--- Excerpted records ---
'''

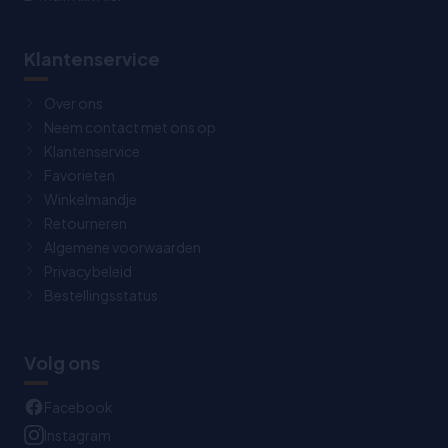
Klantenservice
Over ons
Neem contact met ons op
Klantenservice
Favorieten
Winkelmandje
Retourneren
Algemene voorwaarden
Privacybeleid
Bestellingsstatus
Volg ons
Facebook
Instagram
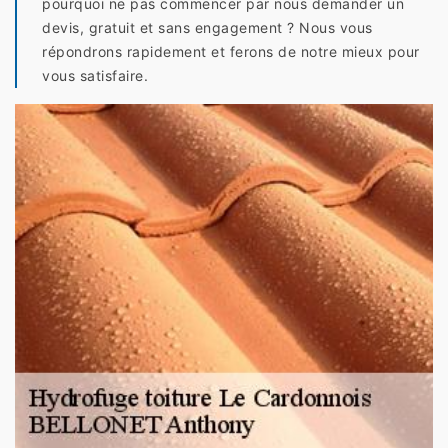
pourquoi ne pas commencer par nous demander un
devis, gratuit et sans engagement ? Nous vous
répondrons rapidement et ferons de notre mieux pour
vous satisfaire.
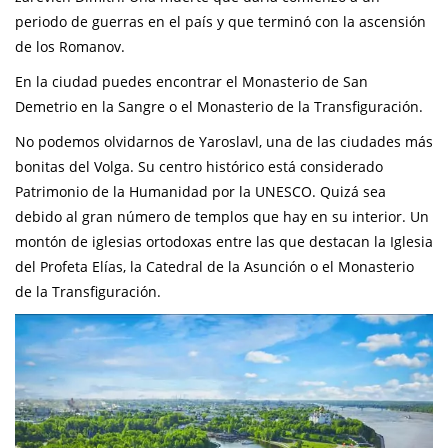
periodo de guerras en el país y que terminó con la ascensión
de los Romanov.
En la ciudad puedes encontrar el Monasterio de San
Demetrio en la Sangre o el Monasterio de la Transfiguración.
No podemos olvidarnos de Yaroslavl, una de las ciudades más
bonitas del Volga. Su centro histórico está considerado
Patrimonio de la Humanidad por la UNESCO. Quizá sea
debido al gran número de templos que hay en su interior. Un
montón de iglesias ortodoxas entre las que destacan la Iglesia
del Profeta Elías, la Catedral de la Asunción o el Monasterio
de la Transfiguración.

'''

--- Problem to solve ---
Take the material above from its first line through the line holding "No podemos olvidarnos" and set it down exactly, without the pictures.

--- Written solution ---
Klantenservice
Over ons
Neem contact met ons op
Klantenservice
Favorieten
Winkelmandje
Retourneren
Algemene voorwaarden
Privacybeleid
Bestellingsstatus
Volg ons
Facebook
Instagram
pourquoi ne pas commencer par nous demander un
devis, gratuit et sans engagement ? Nous vous
répondrons rapidement et ferons de notre mieux pour
vous satisfaire.
periodo de guerras en el país y que terminó con la ascensión
de los Romanov.
En la ciudad puedes encontrar el Monasterio de San
Demetrio en la Sangre o el Monasterio de la Transfiguración.
No podemos olvidarnos de Yaroslavl, una de las ciudades más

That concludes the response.